«La barre dessous, toute!» cria John Mangles à Wilson.

Le Macquarie commença à se rapprocher de la nouvelle ligne de récifs. Bientôt, la mer écuma au choc des roches immergées.

Ce fut un inexprimable moment d’angoisse. L’écume rendait les lames lumineuses. On eût dit qu’un phénomène de phosphorescence les éclairait subitement. La mer hurlait, comme si elle eût possédé la voix de ces écueils antiques animés par la mythologie païenne. Wilson et Mulrady, courbés sur la roue du gouvernail, pesaient de tout leur poids. La barre venait à toucher.

Soudain, un choc eut lieu. Le Macquarie avait donné sur une roche.

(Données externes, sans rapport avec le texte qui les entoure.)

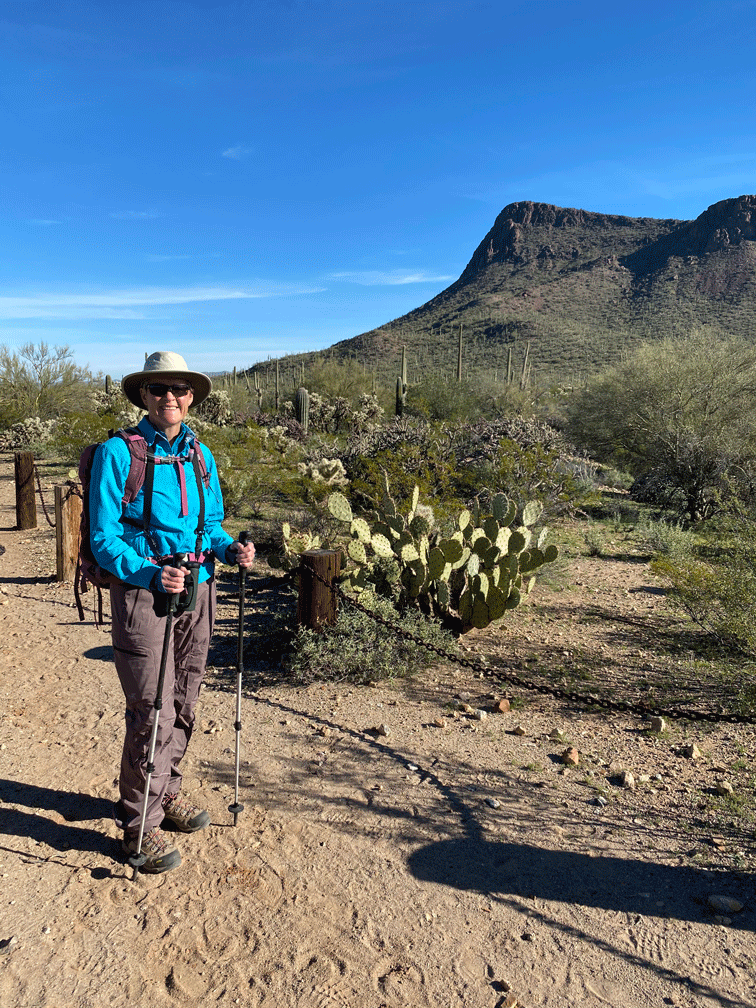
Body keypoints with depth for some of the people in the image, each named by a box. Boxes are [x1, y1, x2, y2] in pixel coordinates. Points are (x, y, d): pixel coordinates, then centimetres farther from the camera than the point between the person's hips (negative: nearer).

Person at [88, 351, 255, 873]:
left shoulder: (200, 456, 9)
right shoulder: (118, 453, -8)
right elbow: (103, 538, -10)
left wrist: (230, 548, -5)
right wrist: (150, 573, -26)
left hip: (196, 590, 6)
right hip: (142, 592, -5)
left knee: (184, 706, 16)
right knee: (152, 713, -3)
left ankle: (166, 793, 37)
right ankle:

Les sous-barbes du beaupré cassèrent et compromirent la stabilité du mât de misaine. Le virement de bord s’achèverait-il sans autre avarie?

Non, car une accalmie se fit tout à coup, et le navire revint sous le vent. Son évolution fut arrêtée net. Une haute vague le prit en dessous, le porta plus avant sur les récifs, et il retomba avec une violence extrême. Le mât de misaine vint en bas avec tout son gréement. Le brick talonna deux fois et resta immobile, donnant sur tribord une bande de trente degrés.

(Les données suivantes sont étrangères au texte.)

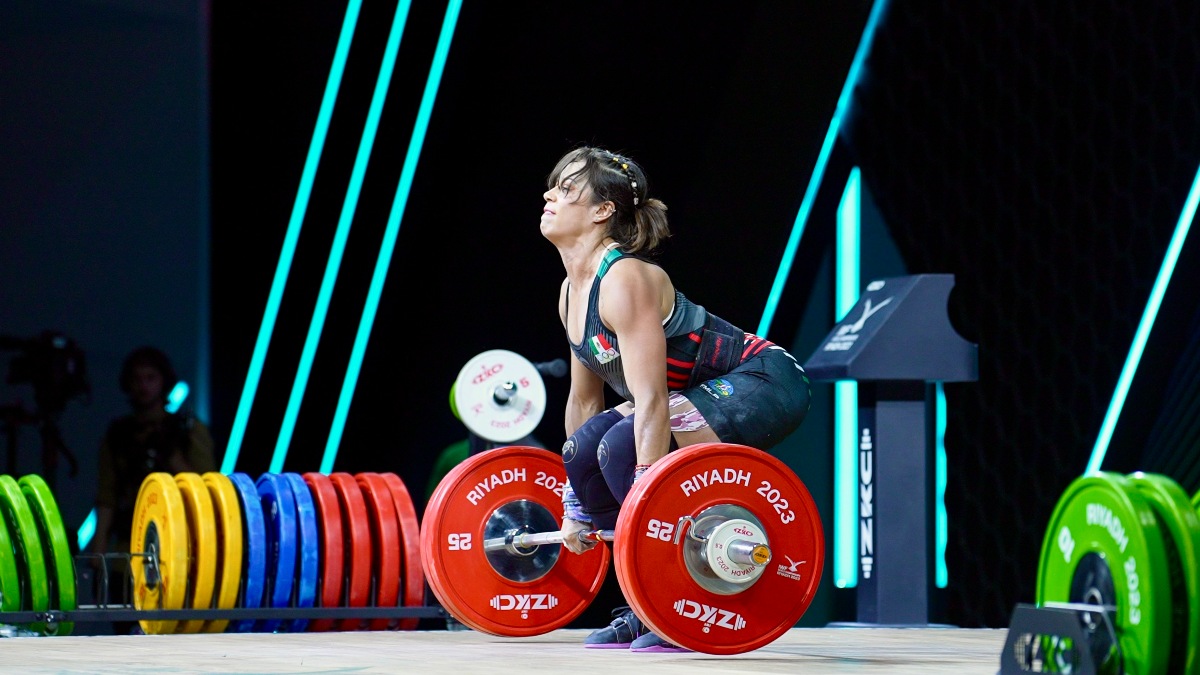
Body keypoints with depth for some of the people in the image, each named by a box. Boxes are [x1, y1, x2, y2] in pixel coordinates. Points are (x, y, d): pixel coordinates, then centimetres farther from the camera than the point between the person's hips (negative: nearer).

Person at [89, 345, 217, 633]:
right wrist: (99, 542, 1)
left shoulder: (190, 431, 7)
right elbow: (106, 496, 12)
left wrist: (172, 456, -10)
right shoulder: (118, 434, 15)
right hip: (126, 556, 3)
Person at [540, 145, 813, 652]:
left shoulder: (624, 281, -23)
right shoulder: (572, 290, 5)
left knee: (623, 447, -26)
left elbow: (650, 401, -30)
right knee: (582, 452, -3)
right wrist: (575, 507, 15)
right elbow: (584, 398, 13)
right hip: (701, 396, 10)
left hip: (766, 384, -10)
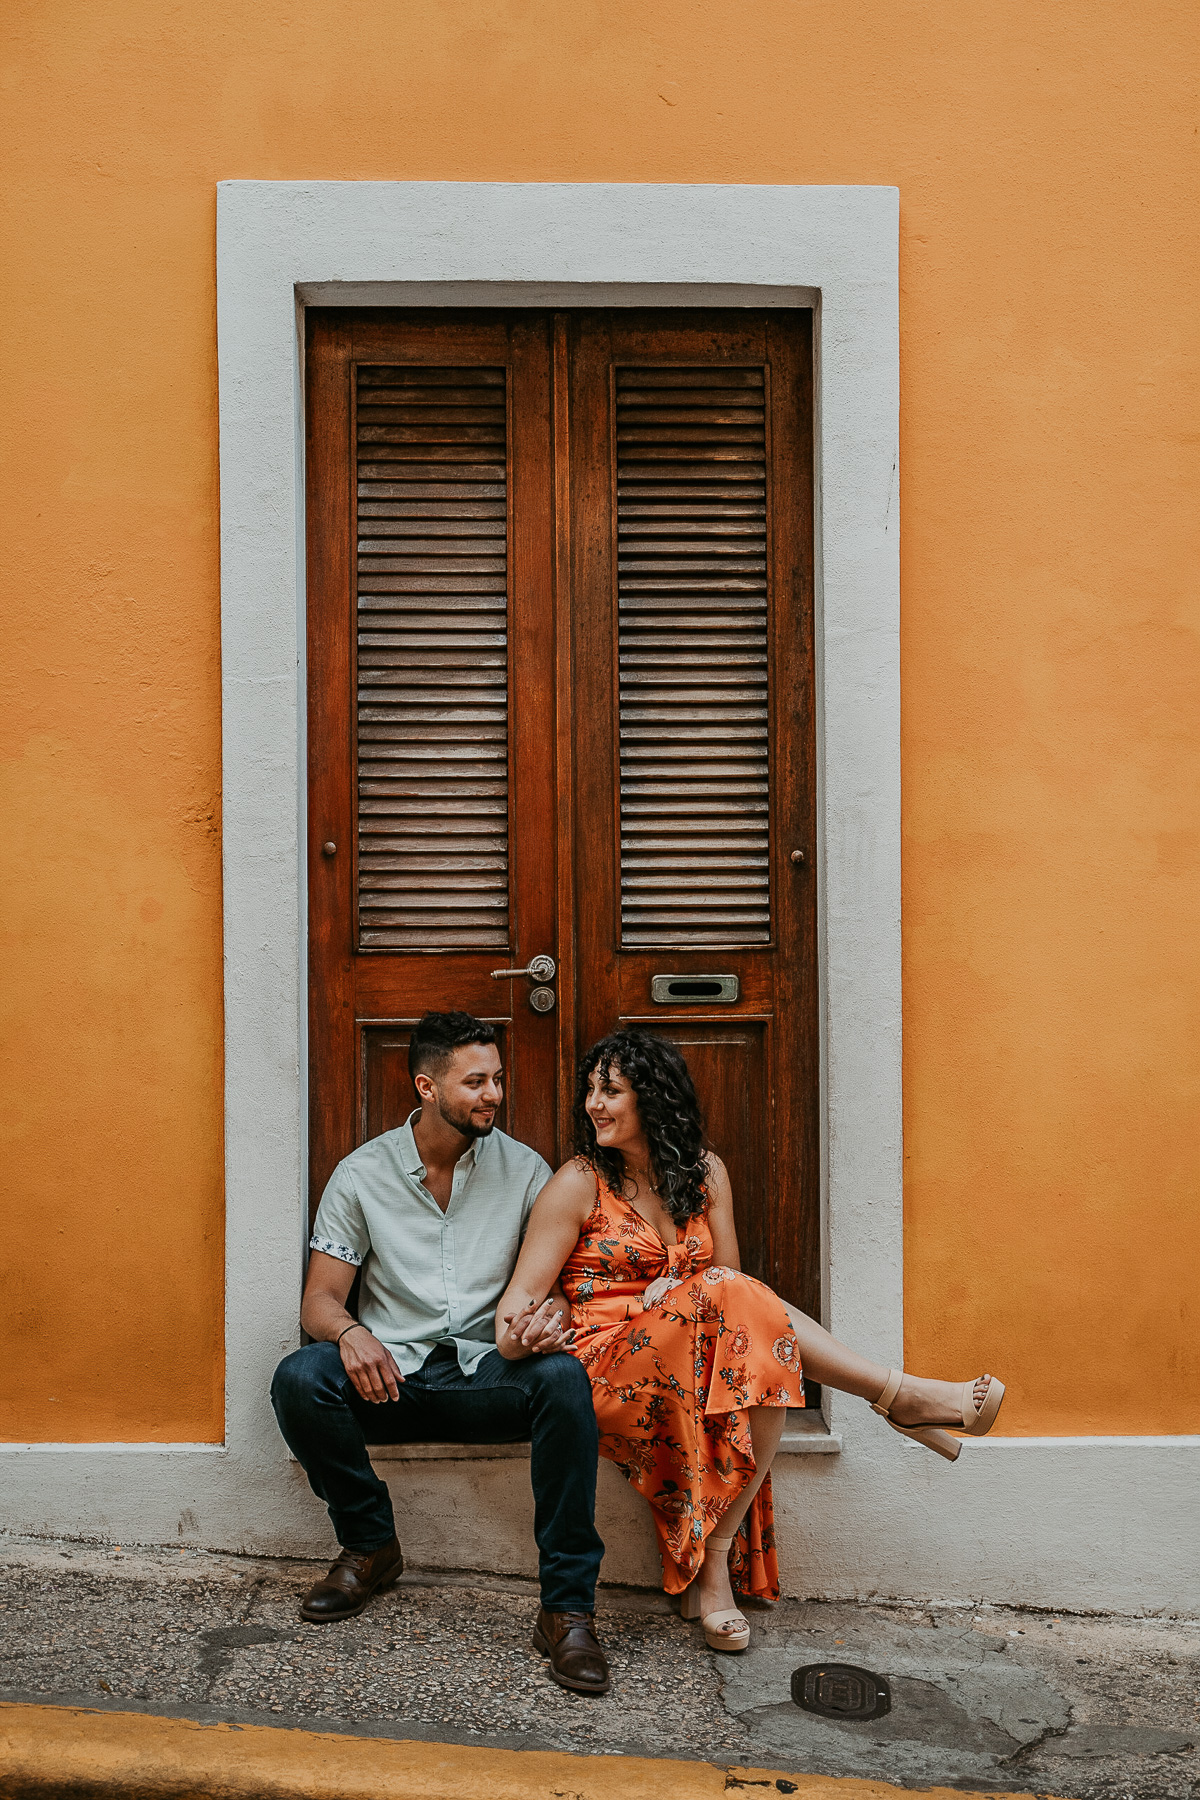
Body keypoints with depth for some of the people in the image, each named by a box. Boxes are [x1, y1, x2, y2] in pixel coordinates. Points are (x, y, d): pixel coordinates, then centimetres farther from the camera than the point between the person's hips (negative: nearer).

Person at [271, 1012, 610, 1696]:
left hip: (490, 1372, 0)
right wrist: (351, 1333, -23)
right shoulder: (362, 1175, 2)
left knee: (564, 1377, -32)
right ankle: (371, 1545, -1)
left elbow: (560, 1279, 4)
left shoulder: (524, 1170, 4)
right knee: (299, 1377, -29)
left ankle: (567, 1607, -22)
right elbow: (320, 1299, 1)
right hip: (390, 1373, 1)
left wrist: (553, 1313, -21)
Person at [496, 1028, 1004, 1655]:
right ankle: (901, 1396, -24)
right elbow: (524, 1290, -4)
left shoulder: (704, 1173, 10)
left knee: (767, 1365, -32)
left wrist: (669, 1295, -14)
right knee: (728, 1299, -31)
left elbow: (730, 1275, 8)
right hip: (611, 1372, -5)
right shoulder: (578, 1184, -1)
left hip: (700, 1363, 5)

Les vitres du capot avaient volé en éclats. Les passagers se précipitèrent au dehors. Mais les vagues balayaient le pont d’une extrémité à l’autre, et ils ne pouvaient s’y tenir sans danger. John Mangles, sachant le navire solidement encastré dans le sable, les pria de rentrer dans le roufle.

«La vérité, John? demanda froidement Glenarvan.

—La vérité, mylord, répondit John Mangles, est que nous ne coulerons pas. Quant à être démoli par la mer, c’est une autre question, mais nous avons le temps d’aviser.

—Il est minuit?

—Oui, mylord, et il faut attendre le jour.